(Plotted data images)

•••

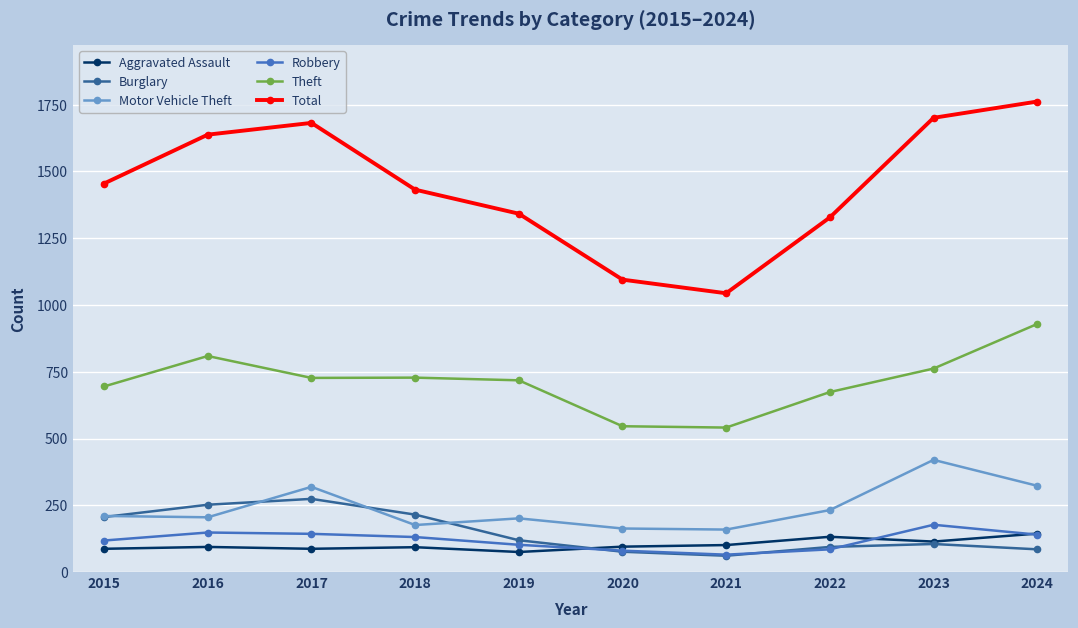

What are all the series names shown in the legend?

Aggravated Assault, Burglary, Motor Vehicle Theft, Robbery, Theft, Total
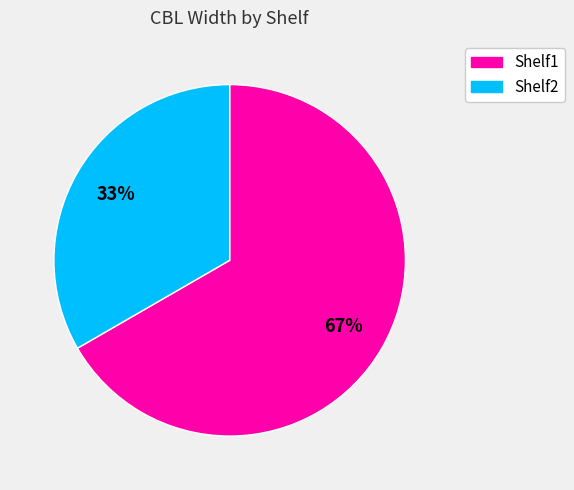

Which category has the smallest portion of the pie?

Shelf2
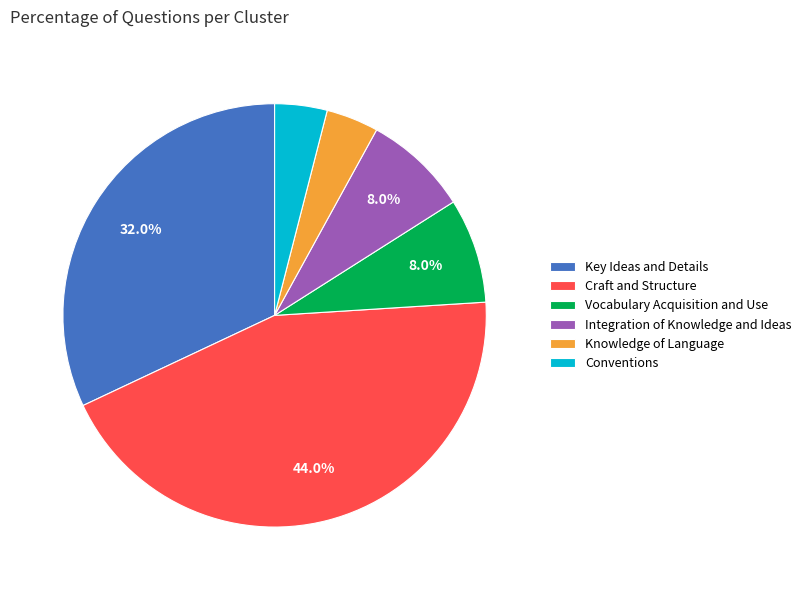

What percentage is the Key Ideas and Details slice, to the nearest percent?

32%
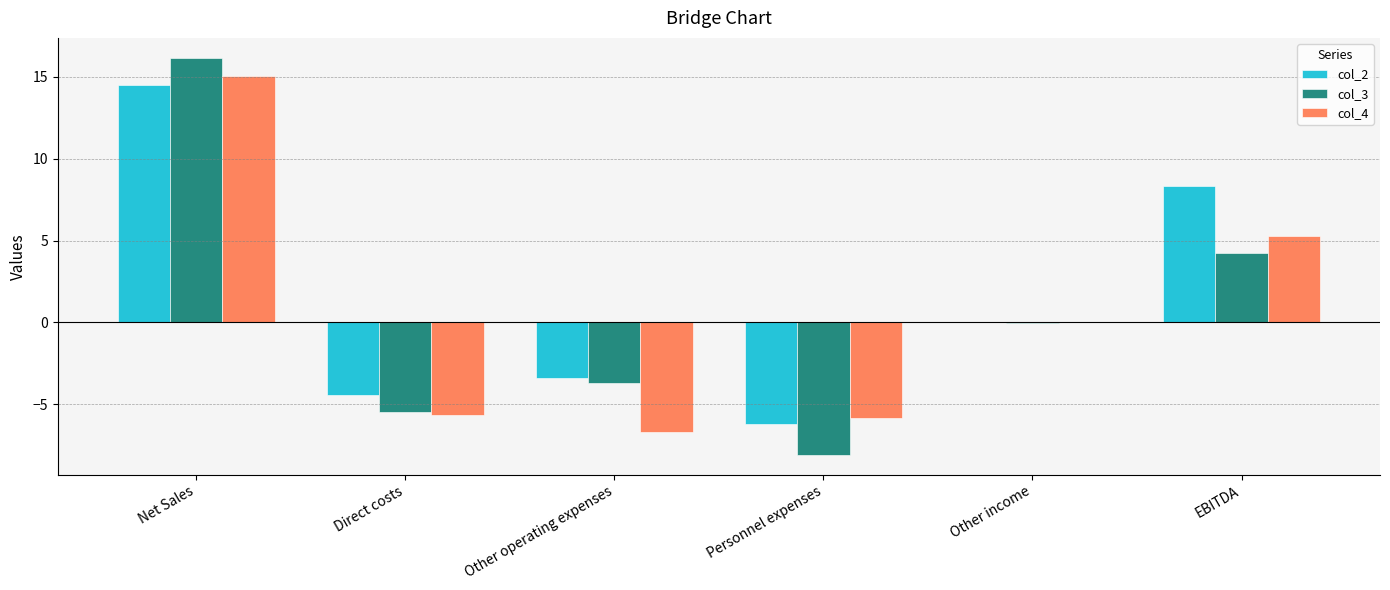

The value of col_2 at Personnel expenses is -9.6. True or false?

False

•••

DIRECTIONS FOR THIS TASK: Turn the lines of the records above into a Markdown table with the columns "Row" and "Line," giving each line its own numbered row and skipping blank lines and the pictures.

EXERCISE RESULT:
| Row | Line |
|---|---|
| 1 | What are all the series names shown in the legend? |
| 2 | Aggravated Assault, Burglary, Motor Vehicle Theft, Robbery, Theft, Total |
| 3 | Which category has the smallest portion of the pie? |
| 4 | Shelf2 |
| 5 | What percentage is the Key Ideas and Details slice, to the nearest percent? |
| 6 | 32% |
| 7 | The value of col_2 at Personnel expenses is -9.6. True or false? |
| 8 | False |